__AIM OF THE TASK__: What should you transcribe? Every line from the top of the records below through the line with "FOUR CORNERS, OK, REVIVAL", exactly, and no pictures.

____

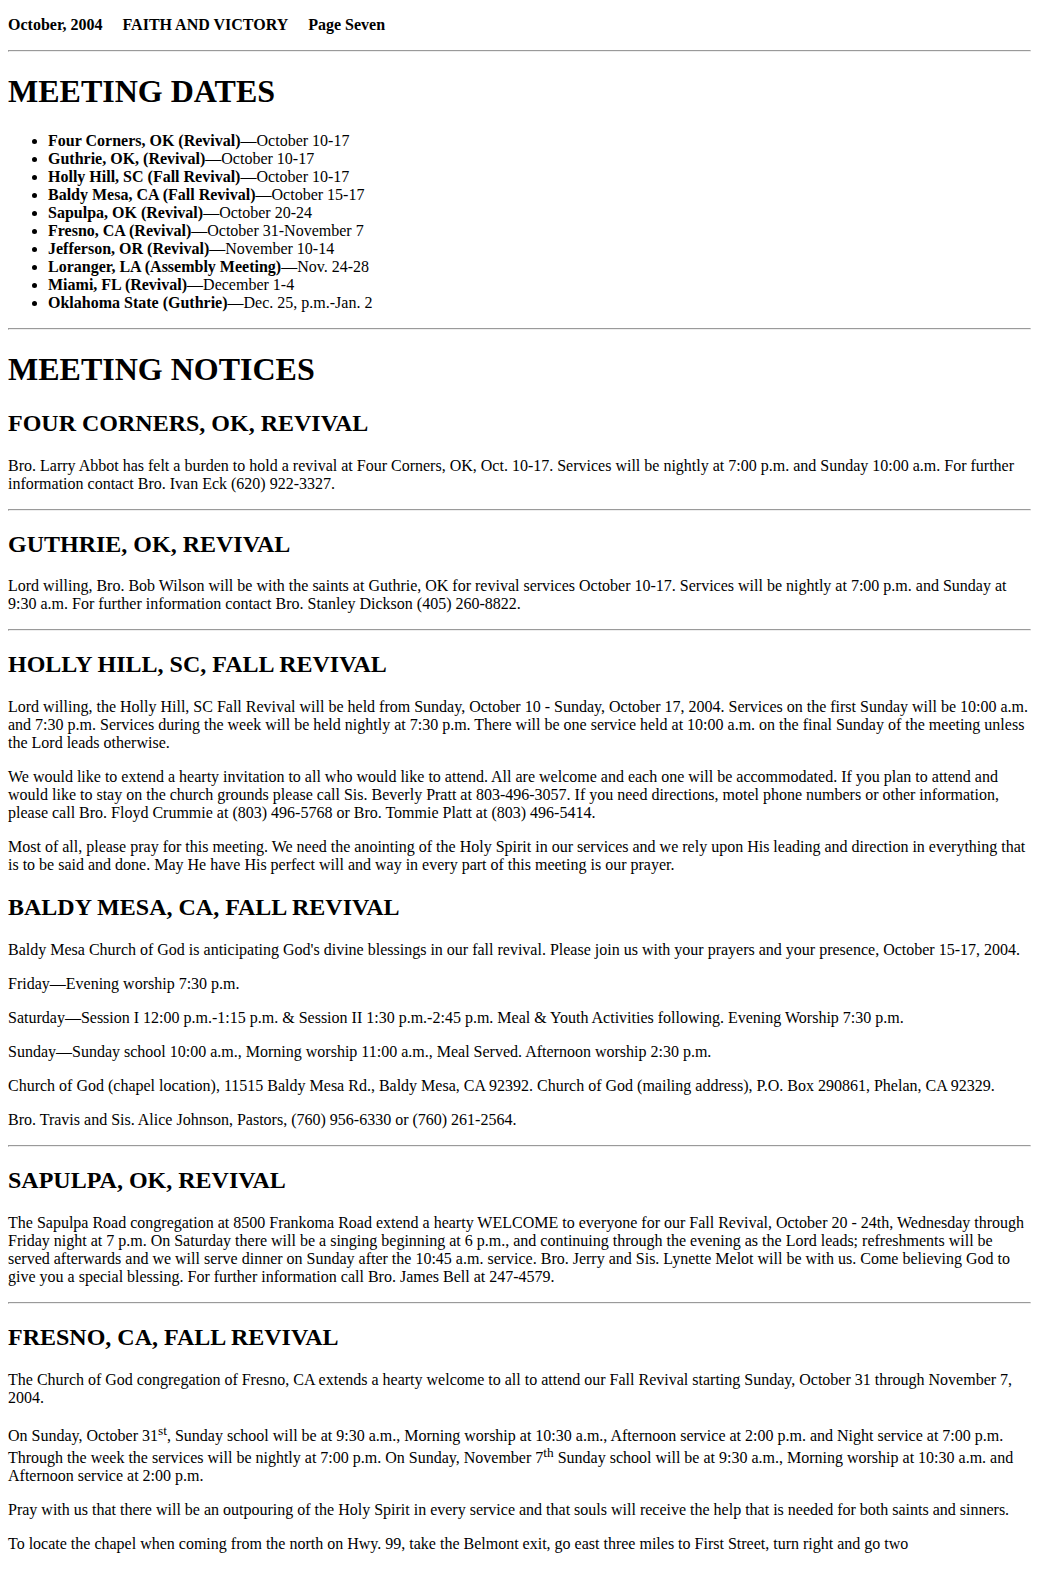October, 2004 FAITH AND VICTORY Page Seven
MEETING DATES
Four Corners, OK (Revival)—October 10-17
Guthrie, OK, (Revival)—October 10-17
Holly Hill, SC (Fall Revival)—October 10-17
Baldy Mesa, CA (Fall Revival)—October 15-17
Sapulpa, OK (Revival)—October 20-24
Fresno, CA (Revival)—October 31-November 7
Jefferson, OR (Revival)—November 10-14
Loranger, LA (Assembly Meeting)—Nov. 24-28
Miami, FL (Revival)—December 1-4
Oklahoma State (Guthrie)—Dec. 25, p.m.-Jan. 2
MEETING NOTICES
FOUR CORNERS, OK, REVIVAL
Bro. Larry Abbot has felt a burden to hold a revival at Four Corners, OK, Oct. 10-17. Services will be nightly at 7:00 p.m. and Sunday 10:00 a.m. For further information contact Bro. Ivan Eck (620) 922-3327.
GUTHRIE, OK, REVIVAL
Lord willing, Bro. Bob Wilson will be with the saints at Guthrie, OK for revival services October 10-17. Services will be nightly at 7:00 p.m. and Sunday at 9:30 a.m. For further information contact Bro. Stanley Dickson (405) 260-8822.
HOLLY HILL, SC, FALL REVIVAL
Lord willing, the Holly Hill, SC Fall Revival will be held from Sunday, October 10 - Sunday, October 17, 2004. Services on the first Sunday will be 10:00 a.m. and 7:30 p.m. Services during the week will be held nightly at 7:30 p.m. There will be one service held at 10:00 a.m. on the final Sunday of the meeting unless the Lord leads otherwise.
We would like to extend a hearty invitation to all who would like to attend. All are welcome and each one will be accommodated. If you plan to attend and would like to stay on the church grounds please call Sis. Beverly Pratt at 803-496-3057. If you need directions, motel phone numbers or other information, please call Bro. Floyd Crummie at (803) 496-5768 or Bro. Tommie Platt at (803) 496-5414.
Most of all, please pray for this meeting. We need the anointing of the Holy Spirit in our services and we rely upon His leading and direction in everything that is to be said and done. May He have His perfect will and way in every part of this meeting is our prayer.
BALDY MESA, CA, FALL REVIVAL
Baldy Mesa Church of God is anticipating God's divine blessings in our fall revival. Please join us with your prayers and your presence, October 15-17, 2004.
Friday—Evening worship 7:30 p.m.
Saturday—Session I 12:00 p.m.-1:15 p.m. & Session II 1:30 p.m.-2:45 p.m. Meal & Youth Activities following. Evening Worship 7:30 p.m.
Sunday—Sunday school 10:00 a.m., Morning worship 11:00 a.m., Meal Served. Afternoon worship 2:30 p.m.
Church of God (chapel location), 11515 Baldy Mesa Rd., Baldy Mesa, CA 92392. Church of God (mailing address), P.O. Box 290861, Phelan, CA 92329.
Bro. Travis and Sis. Alice Johnson, Pastors, (760) 956-6330 or (760) 261-2564.
SAPULPA, OK, REVIVAL
The Sapulpa Road congregation at 8500 Frankoma Road extend a hearty WELCOME to everyone for our Fall Revival, October 20 - 24th, Wednesday through Friday night at 7 p.m. On Saturday there will be a singing beginning at 6 p.m., and continuing through the evening as the Lord leads; refreshments will be served afterwards and we will serve dinner on Sunday after the 10:45 a.m. service. Bro. Jerry and Sis. Lynette Melot will be with us. Come believing God to give you a special blessing. For further information call Bro. James Bell at 247-4579.
FRESNO, CA, FALL REVIVAL
The Church of God congregation of Fresno, CA extends a hearty welcome to all to attend our Fall Revival starting Sunday, October 31 through November 7, 2004.
On Sunday, October 31st, Sunday school will be at 9:30 a.m., Morning worship at 10:30 a.m., Afternoon service at 2:00 p.m. and Night service at 7:00 p.m. Through the week the services will be nightly at 7:00 p.m. On Sunday, November 7th Sunday school will be at 9:30 a.m., Morning worship at 10:30 a.m. and Afternoon service at 2:00 p.m.
Pray with us that there will be an outpouring of the Holy Spirit in every service and that souls will receive the help that is needed for both saints and sinners.
To locate the chapel when coming from the north on Hwy. 99, take the Belmont exit, go east three miles to First Street, turn right and go two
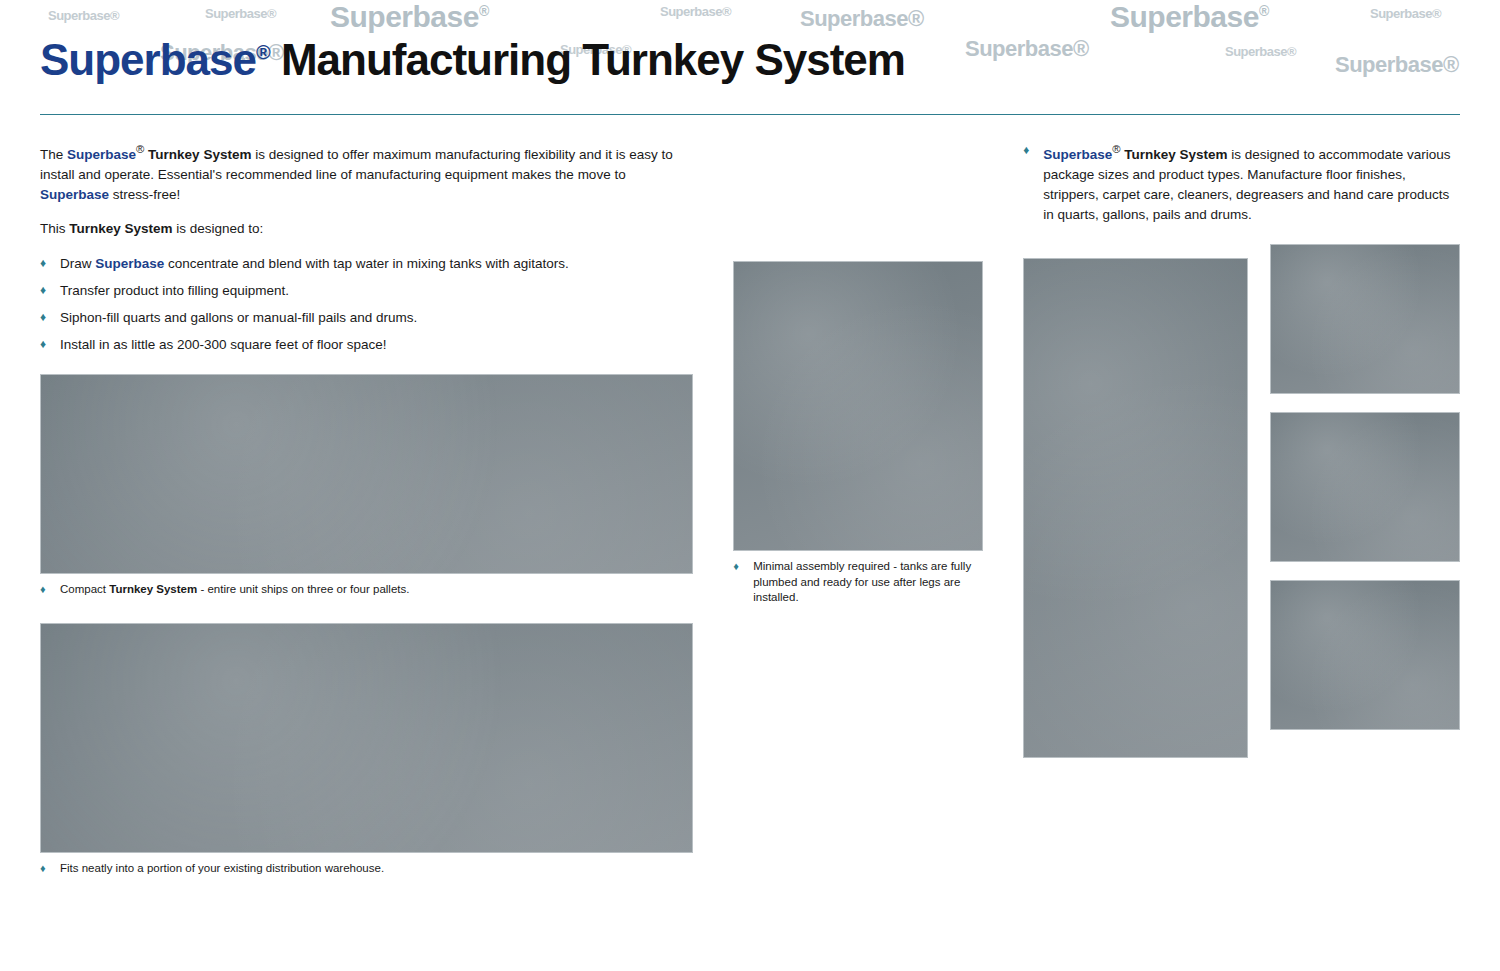Superbase® Superbase® Superbase® Superbase® Superbase® Superbase® Superbase® Superbase® Superbase® Superbase® Superbase® Superbase®
Superbase® Manufacturing Turnkey System
The Superbase® Turnkey System is designed to offer maximum manufacturing flexibility and it is easy to install and operate. Essential's recommended line of manufacturing equipment makes the move to Superbase stress-free!
This Turnkey System is designed to:
Draw Superbase concentrate and blend with tap water in mixing tanks with agitators.
Transfer product into filling equipment.
Siphon-fill quarts and gallons or manual-fill pails and drums.
Install in as little as 200-300 square feet of floor space!
Compact Turnkey System - entire unit ships on three or four pallets.
Fits neatly into a portion of your existing distribution warehouse.
Minimal assembly required - tanks are fully plumbed and ready for use after legs are installed.
Superbase® Turnkey System is designed to accommodate various package sizes and product types. Manufacture floor finishes, strippers, carpet care, cleaners, degreasers and hand care products in quarts, gallons, pails and drums.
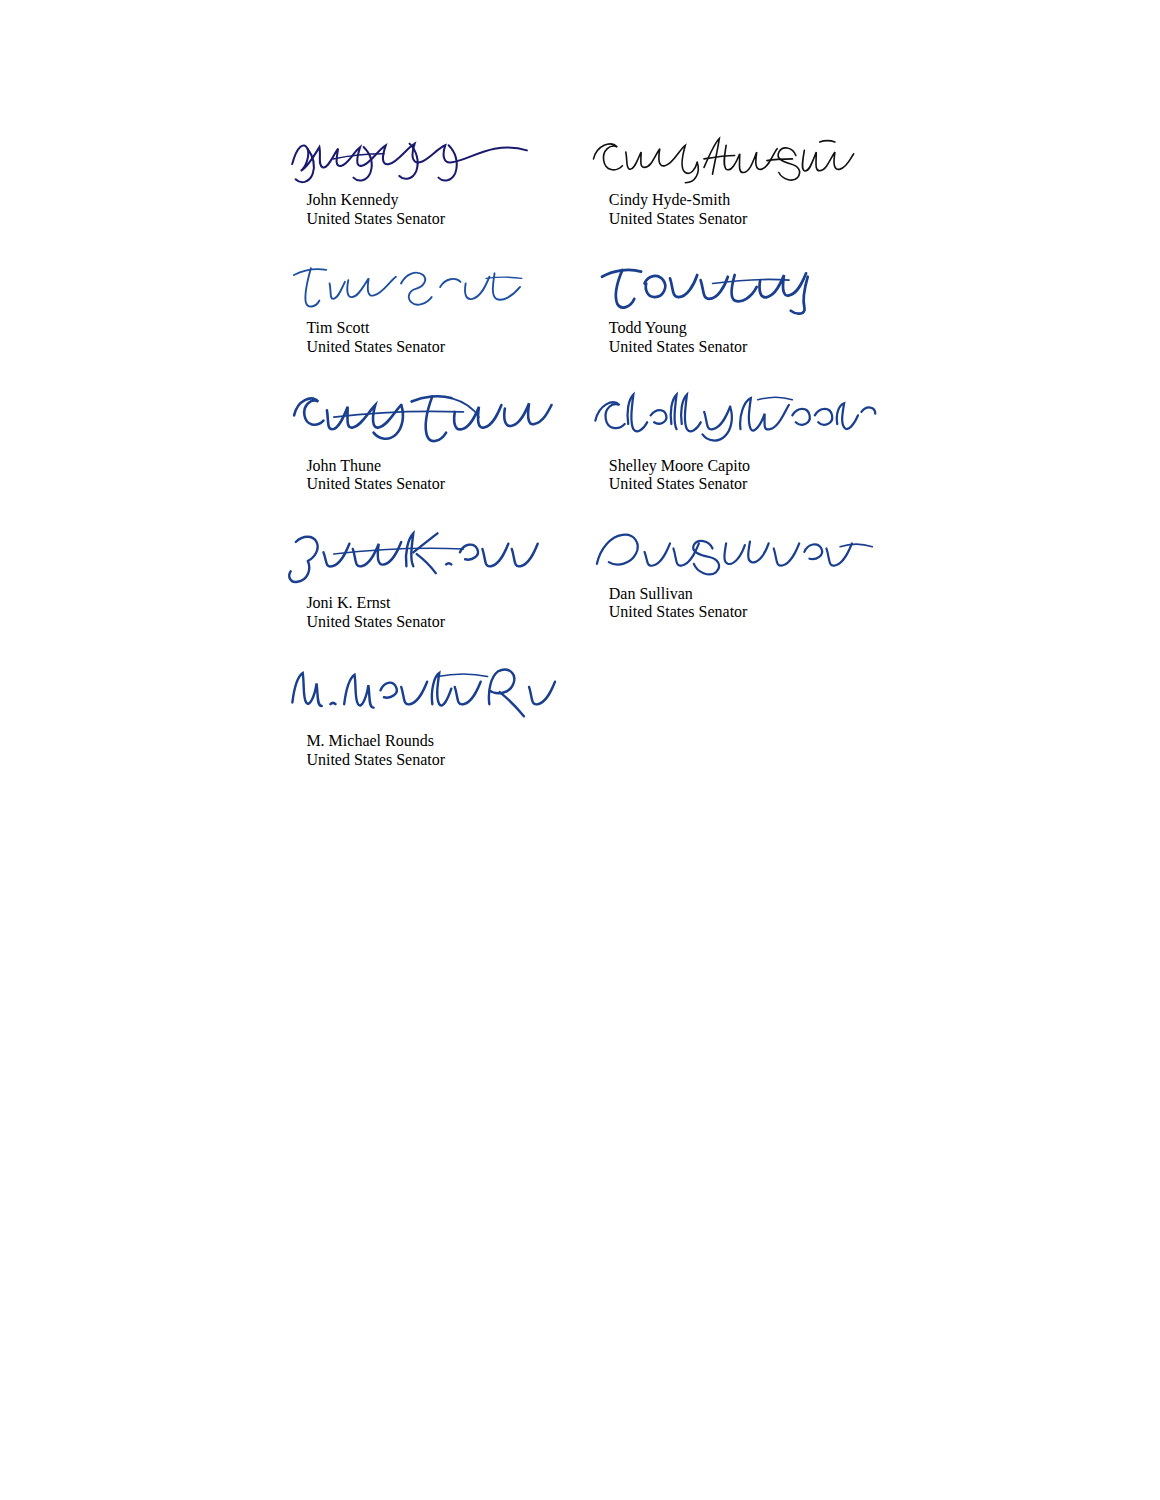| John Kennedy United States Senator | Cindy Hyde-Smith United States Senator |
| Tim Scott United States Senator | Todd Young United States Senator |
| John Thune United States Senator | Shelley Moore Capito United States Senator |
| Joni K. Ernst United States Senator | Dan Sullivan United States Senator |
| M. Michael Rounds United States Senator | |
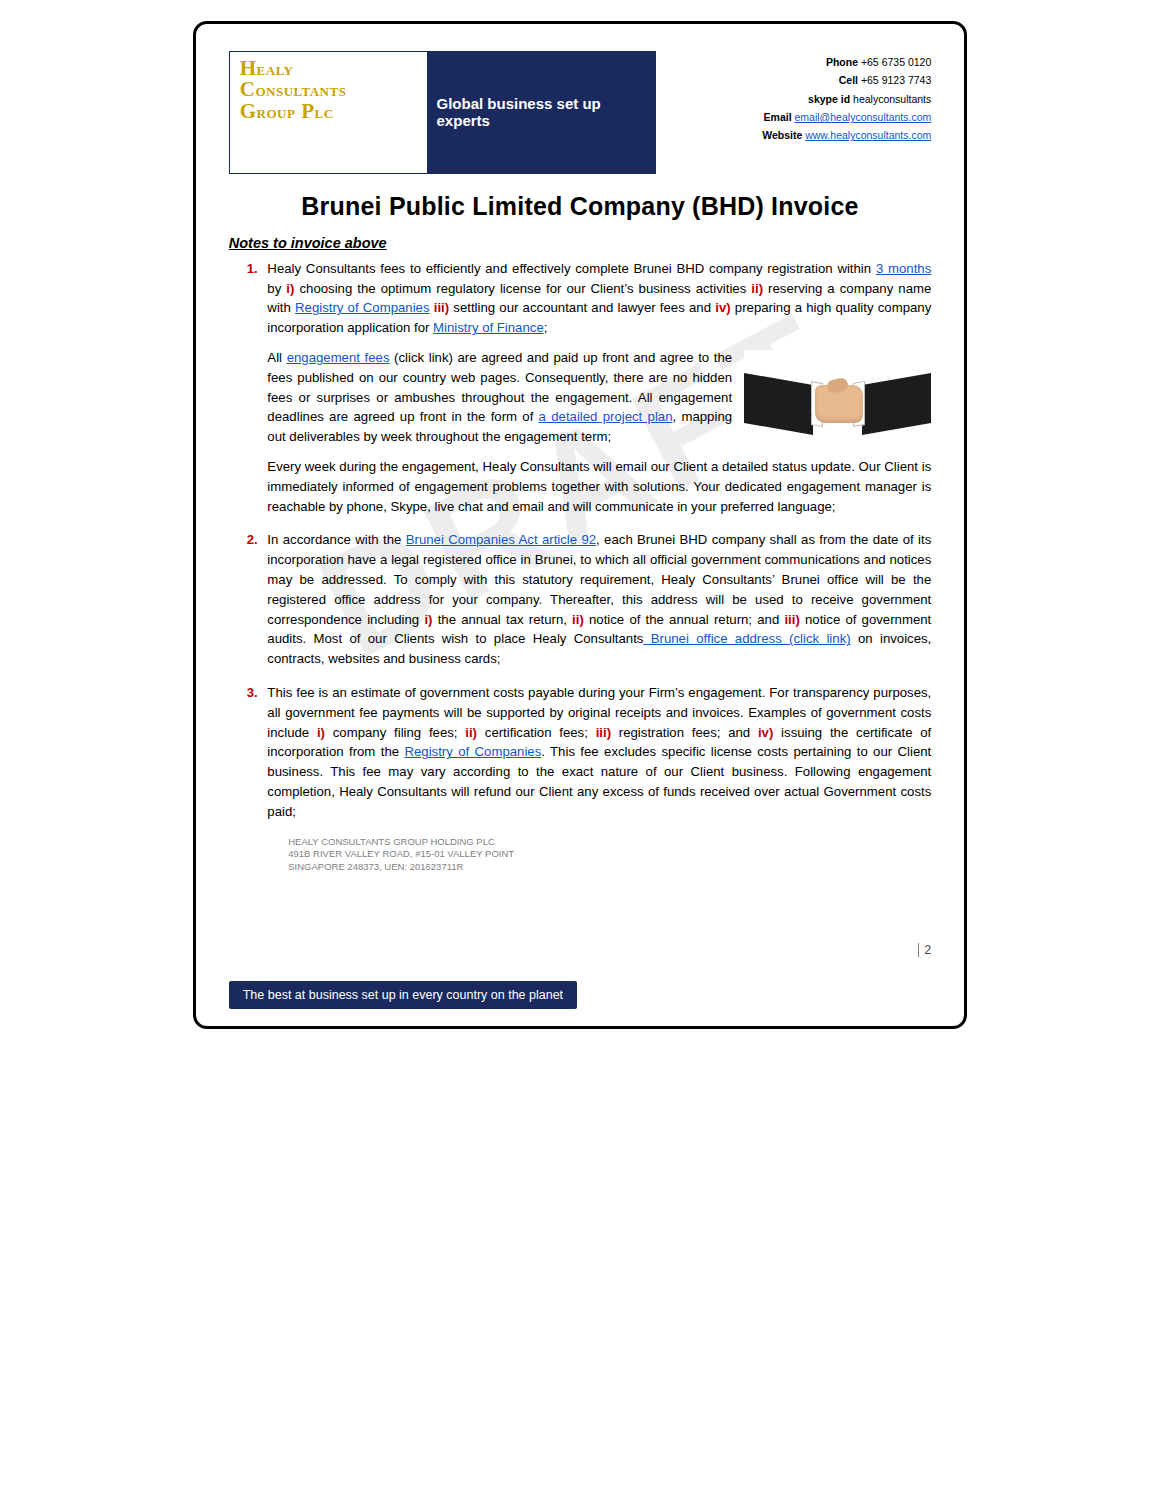DRAFT
HEALY
CONSULTANTS
GROUP PLC
Global business set up experts
Phone +65 6735 0120
Cell +65 9123 7743
skype id healyconsultants
Email email@healyconsultants.com
Website www.healyconsultants.com
Brunei Public Limited Company (BHD) Invoice
Notes to invoice above
Healy Consultants fees to efficiently and effectively complete Brunei BHD company registration within 3 months by i) choosing the optimum regulatory license for our Client’s business activities ii) reserving a company name with Registry of Companies iii) settling our accountant and lawyer fees and iv) preparing a high quality company incorporation application for Ministry of Finance;
All engagement fees (click link) are agreed and paid up front and agree to the fees published on our country web pages. Consequently, there are no hidden fees or surprises or ambushes throughout the engagement. All engagement deadlines are agreed up front in the form of a detailed project plan, mapping out deliverables by week throughout the engagement term;
Every week during the engagement, Healy Consultants will email our Client a detailed status update. Our Client is immediately informed of engagement problems together with solutions. Your dedicated engagement manager is reachable by phone, Skype, live chat and email and will communicate in your preferred language;
In accordance with the Brunei Companies Act article 92, each Brunei BHD company shall as from the date of its incorporation have a legal registered office in Brunei, to which all official government communications and notices may be addressed. To comply with this statutory requirement, Healy Consultants’ Brunei office will be the registered office address for your company. Thereafter, this address will be used to receive government correspondence including i) the annual tax return, ii) notice of the annual return; and iii) notice of government audits. Most of our Clients wish to place Healy Consultants Brunei office address (click link) on invoices, contracts, websites and business cards;
This fee is an estimate of government costs payable during your Firm’s engagement. For transparency purposes, all government fee payments will be supported by original receipts and invoices. Examples of government costs include i) company filing fees; ii) certification fees; iii) registration fees; and iv) issuing the certificate of incorporation from the Registry of Companies. This fee excludes specific license costs pertaining to our Client business. This fee may vary according to the exact nature of our Client business. Following engagement completion, Healy Consultants will refund our Client any excess of funds received over actual Government costs paid;
HEALY CONSULTANTS GROUP HOLDING PLC
491B RIVER VALLEY ROAD, #15-01 VALLEY POINT
SINGAPORE 248373, UEN: 201623711R
2
The best at business set up in every country on the planet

____

__EXERCISE SOLUTION__:
October, 2004 FAITH AND VICTORY Page Seven
MEETING DATES
Four Corners, OK (Revival)—October 10-17
Guthrie, OK, (Revival)—October 10-17
Holly Hill, SC (Fall Revival)—October 10-17
Baldy Mesa, CA (Fall Revival)—October 15-17
Sapulpa, OK (Revival)—October 20-24
Fresno, CA (Revival)—October 31-November 7
Jefferson, OR (Revival)—November 10-14
Loranger, LA (Assembly Meeting)—Nov. 24-28
Miami, FL (Revival)—December 1-4
Oklahoma State (Guthrie)—Dec. 25, p.m.-Jan. 2
MEETING NOTICES
FOUR CORNERS, OK, REVIVAL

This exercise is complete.